Professor Haught endorses the third response, the anticipatory view of time. He looks to the future where God is waiting for us as well as within in us. Time, in his view, is dramatic, an unfolding of a great story. How will the story end? Well, that's where patience and hope come in. The story is just beginning, but we can face the future with hope because God waits with us, as the Nicene Creed affirms, in the life of the world to come. It is a wonderful book for our times of uncertainty. Racism, Climate Change, church decline with the rise of violence and extreme hate and antisemitism all challenge society and world sustainable peace. Against this background, it is a book of hope, based not on a rejection of science, but is fully consistent with the findings of science.

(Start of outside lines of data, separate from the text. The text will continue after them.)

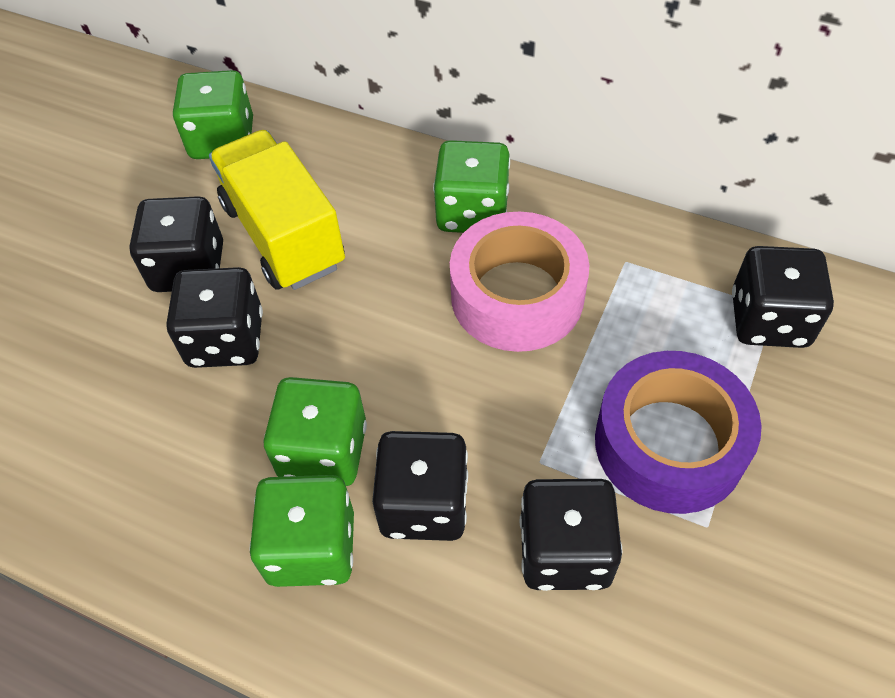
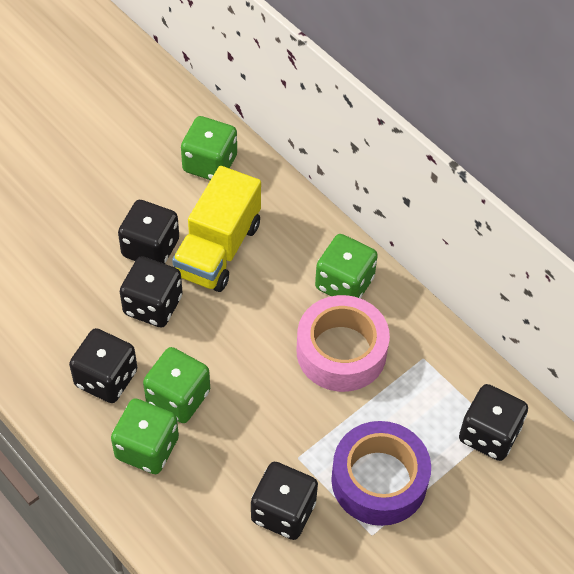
camera: 20 degrees right, 0 degrees up
yellow truck [209,130,345,290] -> yellow truck turned 150 degrees counterclockwise [172,166,261,292]
black dice [372,431,468,541] -> black dice moved to [69,328,138,403]

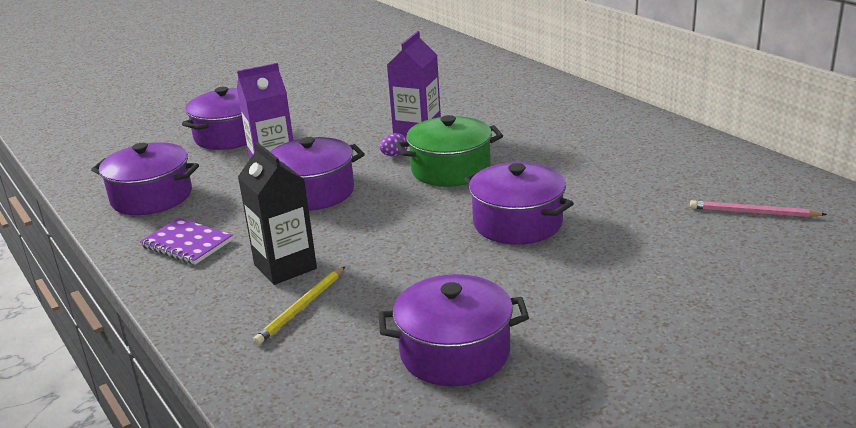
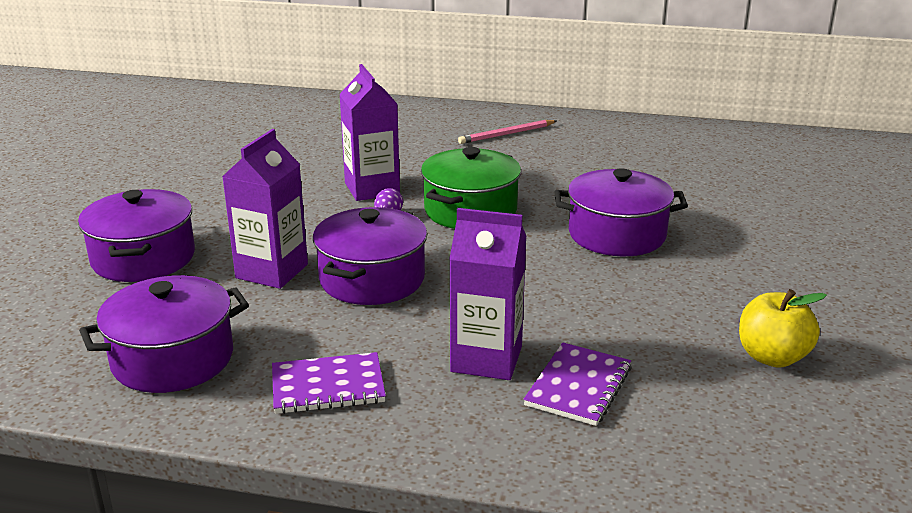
camera: 45 degrees left, 0 degrees up
black carton [238,142,317,285] -> purple carton [449,208,527,380]
yellow pencil [253,267,345,345] -> purple notebook [524,342,631,426]
purple pot [378,274,529,386] -> yellow apple [739,289,827,368]
pink pencil [690,200,827,217] -> pink pencil moved to [458,120,556,144]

In my view, Professor Haught did not write this book to bash scientists and to cheerlead for religion. On the contrary, he has the deepest respect for the findings of science because it has revealed a universe that is a remarkably unfolding drama. He notes the pessimism of scientific materialism is based on a backwards view of time--reality is the mindless lump of particles that exploded at the Big Bang, and consciousness is merely an accident. But the story so far contradicts that point of view. The universe has created beings who feel, think, love, hope, and strive to understand. The universe is a drama, and to understand it, one must look forward, not backwards such as the scripture notes of Lot’s wife who turned into stone.
This is one of the most hopeful, optimistic, and restorative books for these anxious times. It's inspiring! Dr. Haught is a pioneer in the endeavor to interpret religion considering what modern science has uncovered and demonstrated. In this respect, he has similarities to process philosophers such as A.N. Whitehead and Brian D. McLaren as well as theologians like Pierre Teilhard de Chardin, Thomas Berry, John Polkinghorne, and Ilia Delio. God After Einstein is part of an important, ongoing conversation between theology and science. It is a must read for those who understand and seek to worship God “in Spirit and in Truth” following Jesus’ advice to “dig and dig deep as we build our house (faith) on rock” ((Luke 6:48) as we explore and practice our faith with reality in the light of the revelations of modern science.